In this case, the criteria for dismissal have been met. Opt-in plaintiff Sosa has not participated in this action since she signed her Consent to Join form on May 17, 2022. In the intervening months, she failed to respond to plaintiffs' counsel's repeated attempts to contact her, plaintiffs' letter requesting her dismissal, or the Order to Show Cause. Ms. Sosa's failure to respond has prevented the parties from finalizing and executing a settlement of this action. It would prejudice Ms. Sosa's fellow plaintiffs, as well as defendants, to delay this action further. Moreover, given Ms. Sosa's failure to respond to the Order to Show Cause, there is no reason to believe that a lesser sanction would be effective in prompting participation from a litigant who has become unresponsive to her own counsel and appears uninterested in pursuing her claims. See Martinez v. E&C Painting, Inc., 2008 WL 482869, at *5 (S.D.N.Y. Feb. 21, 2008) ("It appears that [the non-responsive] plaintiffs have decided for their own reasons to abandon the lawsuit. Issue-based preclusive sanctions are thus almost certain to be futile, since all that they will accomplish is to keep part of this part of the lawsuit going, with attendant expense to the defendants and no change in the eventual outcome.").

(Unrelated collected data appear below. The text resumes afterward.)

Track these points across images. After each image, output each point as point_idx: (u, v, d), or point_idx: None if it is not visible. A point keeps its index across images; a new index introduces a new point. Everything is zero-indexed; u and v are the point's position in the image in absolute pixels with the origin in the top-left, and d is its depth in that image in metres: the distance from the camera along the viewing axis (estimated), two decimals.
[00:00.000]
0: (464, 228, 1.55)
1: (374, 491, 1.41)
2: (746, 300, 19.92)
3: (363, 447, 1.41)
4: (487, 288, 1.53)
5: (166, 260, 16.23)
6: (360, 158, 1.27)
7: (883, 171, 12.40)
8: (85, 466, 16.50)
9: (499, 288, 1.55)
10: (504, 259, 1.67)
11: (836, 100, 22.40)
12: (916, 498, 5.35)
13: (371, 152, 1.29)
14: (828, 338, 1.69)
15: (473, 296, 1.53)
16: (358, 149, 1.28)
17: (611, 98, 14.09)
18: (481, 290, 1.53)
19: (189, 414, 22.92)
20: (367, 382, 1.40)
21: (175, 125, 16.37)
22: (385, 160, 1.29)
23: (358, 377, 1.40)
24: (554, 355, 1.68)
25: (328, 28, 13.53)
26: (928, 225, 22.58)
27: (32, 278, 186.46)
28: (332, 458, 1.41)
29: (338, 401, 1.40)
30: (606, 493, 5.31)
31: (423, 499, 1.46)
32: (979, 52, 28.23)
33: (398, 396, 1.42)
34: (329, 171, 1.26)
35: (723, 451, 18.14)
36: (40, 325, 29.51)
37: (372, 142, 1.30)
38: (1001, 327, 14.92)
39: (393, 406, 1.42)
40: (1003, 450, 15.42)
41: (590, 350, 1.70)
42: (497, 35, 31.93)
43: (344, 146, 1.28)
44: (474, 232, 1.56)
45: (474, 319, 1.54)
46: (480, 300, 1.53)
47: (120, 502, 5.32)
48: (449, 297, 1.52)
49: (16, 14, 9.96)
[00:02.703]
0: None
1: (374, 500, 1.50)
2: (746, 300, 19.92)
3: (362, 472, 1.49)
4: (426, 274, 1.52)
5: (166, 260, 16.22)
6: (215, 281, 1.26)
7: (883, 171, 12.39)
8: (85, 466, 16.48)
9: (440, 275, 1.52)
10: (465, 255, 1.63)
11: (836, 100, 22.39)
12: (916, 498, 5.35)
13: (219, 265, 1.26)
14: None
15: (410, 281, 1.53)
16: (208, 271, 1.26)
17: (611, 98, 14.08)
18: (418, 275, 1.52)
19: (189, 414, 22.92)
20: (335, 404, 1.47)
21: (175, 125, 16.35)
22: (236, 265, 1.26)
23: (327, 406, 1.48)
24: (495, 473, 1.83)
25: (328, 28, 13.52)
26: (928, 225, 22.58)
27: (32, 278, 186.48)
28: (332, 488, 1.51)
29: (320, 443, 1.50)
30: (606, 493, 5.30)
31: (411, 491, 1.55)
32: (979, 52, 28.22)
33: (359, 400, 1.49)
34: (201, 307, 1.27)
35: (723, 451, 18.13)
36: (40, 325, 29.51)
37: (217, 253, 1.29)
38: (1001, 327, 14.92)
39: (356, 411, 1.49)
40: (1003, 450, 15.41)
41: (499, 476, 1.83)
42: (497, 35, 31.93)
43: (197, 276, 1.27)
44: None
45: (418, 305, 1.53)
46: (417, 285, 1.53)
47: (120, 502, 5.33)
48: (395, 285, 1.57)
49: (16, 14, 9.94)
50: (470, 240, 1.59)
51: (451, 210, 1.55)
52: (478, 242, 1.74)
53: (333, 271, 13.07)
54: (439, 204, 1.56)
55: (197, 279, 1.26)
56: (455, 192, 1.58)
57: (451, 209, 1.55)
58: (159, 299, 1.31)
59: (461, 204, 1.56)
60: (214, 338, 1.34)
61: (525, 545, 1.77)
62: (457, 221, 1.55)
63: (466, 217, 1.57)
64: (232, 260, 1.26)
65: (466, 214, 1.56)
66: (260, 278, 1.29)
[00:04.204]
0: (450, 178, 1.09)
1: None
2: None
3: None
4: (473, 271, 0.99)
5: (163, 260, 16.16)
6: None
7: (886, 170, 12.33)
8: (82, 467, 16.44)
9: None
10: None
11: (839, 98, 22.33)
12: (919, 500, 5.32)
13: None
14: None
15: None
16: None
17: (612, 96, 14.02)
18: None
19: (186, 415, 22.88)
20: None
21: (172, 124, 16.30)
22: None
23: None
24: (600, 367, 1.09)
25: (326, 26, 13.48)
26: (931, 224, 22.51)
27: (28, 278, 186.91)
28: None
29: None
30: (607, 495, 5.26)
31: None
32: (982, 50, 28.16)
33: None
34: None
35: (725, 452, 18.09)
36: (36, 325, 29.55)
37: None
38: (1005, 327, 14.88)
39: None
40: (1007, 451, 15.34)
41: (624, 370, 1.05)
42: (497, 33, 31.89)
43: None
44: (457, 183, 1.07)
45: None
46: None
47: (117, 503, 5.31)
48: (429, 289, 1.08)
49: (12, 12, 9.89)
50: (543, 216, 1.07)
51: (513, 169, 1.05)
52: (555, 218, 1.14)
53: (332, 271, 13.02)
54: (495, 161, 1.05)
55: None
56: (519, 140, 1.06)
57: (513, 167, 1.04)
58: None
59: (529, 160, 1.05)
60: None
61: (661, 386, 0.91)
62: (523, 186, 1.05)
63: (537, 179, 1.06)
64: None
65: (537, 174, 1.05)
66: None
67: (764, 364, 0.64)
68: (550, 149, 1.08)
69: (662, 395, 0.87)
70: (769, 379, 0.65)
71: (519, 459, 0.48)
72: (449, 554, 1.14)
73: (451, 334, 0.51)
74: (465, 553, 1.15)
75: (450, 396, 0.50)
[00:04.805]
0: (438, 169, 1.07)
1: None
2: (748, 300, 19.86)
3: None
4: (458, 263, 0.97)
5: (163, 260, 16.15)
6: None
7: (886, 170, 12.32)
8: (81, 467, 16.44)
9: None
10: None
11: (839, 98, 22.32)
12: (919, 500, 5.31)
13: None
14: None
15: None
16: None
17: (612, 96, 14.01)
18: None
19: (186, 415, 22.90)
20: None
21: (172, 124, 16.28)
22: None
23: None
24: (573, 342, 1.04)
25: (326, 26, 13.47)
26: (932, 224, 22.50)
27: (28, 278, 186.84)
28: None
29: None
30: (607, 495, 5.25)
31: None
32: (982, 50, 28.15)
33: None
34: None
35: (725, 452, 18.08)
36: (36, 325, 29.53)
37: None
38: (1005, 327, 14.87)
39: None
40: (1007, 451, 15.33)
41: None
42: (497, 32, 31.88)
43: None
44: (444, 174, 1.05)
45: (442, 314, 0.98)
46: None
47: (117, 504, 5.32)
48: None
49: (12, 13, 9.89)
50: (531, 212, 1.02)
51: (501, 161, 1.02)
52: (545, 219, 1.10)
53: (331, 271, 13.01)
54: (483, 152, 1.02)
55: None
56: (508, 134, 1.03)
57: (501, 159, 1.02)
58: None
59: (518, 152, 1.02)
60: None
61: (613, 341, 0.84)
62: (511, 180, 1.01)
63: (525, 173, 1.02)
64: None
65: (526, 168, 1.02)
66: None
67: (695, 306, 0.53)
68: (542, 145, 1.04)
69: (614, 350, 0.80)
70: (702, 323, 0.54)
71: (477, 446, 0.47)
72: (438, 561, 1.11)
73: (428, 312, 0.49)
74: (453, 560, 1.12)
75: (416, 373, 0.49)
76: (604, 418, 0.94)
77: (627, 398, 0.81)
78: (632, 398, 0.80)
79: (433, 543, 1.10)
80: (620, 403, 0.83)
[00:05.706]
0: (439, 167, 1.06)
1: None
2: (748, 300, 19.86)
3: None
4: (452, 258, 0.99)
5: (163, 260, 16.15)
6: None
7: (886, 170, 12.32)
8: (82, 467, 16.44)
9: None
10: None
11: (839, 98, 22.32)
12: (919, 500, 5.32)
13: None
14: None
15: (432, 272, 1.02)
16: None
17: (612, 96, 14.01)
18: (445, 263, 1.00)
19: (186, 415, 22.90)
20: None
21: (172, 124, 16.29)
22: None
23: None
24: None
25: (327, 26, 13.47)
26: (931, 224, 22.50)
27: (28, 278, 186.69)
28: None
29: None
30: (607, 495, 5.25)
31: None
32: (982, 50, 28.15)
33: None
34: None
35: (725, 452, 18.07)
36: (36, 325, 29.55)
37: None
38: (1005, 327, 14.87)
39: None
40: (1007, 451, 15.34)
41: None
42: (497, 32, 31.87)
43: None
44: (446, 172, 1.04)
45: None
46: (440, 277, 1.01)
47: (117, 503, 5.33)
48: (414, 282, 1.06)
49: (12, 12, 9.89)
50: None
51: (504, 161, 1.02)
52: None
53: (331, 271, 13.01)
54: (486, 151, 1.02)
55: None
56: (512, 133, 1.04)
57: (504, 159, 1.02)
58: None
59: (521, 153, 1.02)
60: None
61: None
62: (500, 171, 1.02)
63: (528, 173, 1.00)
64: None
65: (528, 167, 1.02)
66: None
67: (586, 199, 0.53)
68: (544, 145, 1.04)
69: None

Accordingly, I recommend, respectfully, that defendants' letter-motion be GRANTED to the extent that Ms. Sosa's claims be DISMISSED WITHOUT PREJUDICE. Plaintiffs' counsel shall promptly serve a copy of this Report and Recommendation upon Ms. Sosa at her last known mail and email address and shall file proof of such service on the Court's electronic docket.
NOTICE OF PROCEDURE FOR FILING OF OBJECTIONS TO THIS REPORT AND RECOMMENDATION
The parties shall have 14 days from this date to file written objections to this Report and Recommendation pursuant to 28 U.S.C. § 636(b)(1) and Fed.R.Civ.P. 72(b). See also Fed.R.Civ.P. 6(a) and (d). Any such objections shall be filed with the Clerk of the Court, with courtesy copies delivered to the Hon. Paul G. Gardephe at 40 Foley Square, New York, New York 10007. Any request for an extension of time to file objections must be directed to Judge Gardephe. Failure to file timely objections will result in a waiver of such objections and will preclude appellate review. See Thomas v. Arn, 474 U.S. 140, 155 (1985); Frydman v. Experian Info. Sols., Inc., 743 F. App'x, 486, 487 (2d Cir. 2018) (summary order); Wagner & Wagner, LLP v. Atkinson, Haskins, Nellis, Brittingham, Gladd & Carwile, P.C., 596 F.3d 84, 92 (2d Cir. 2010).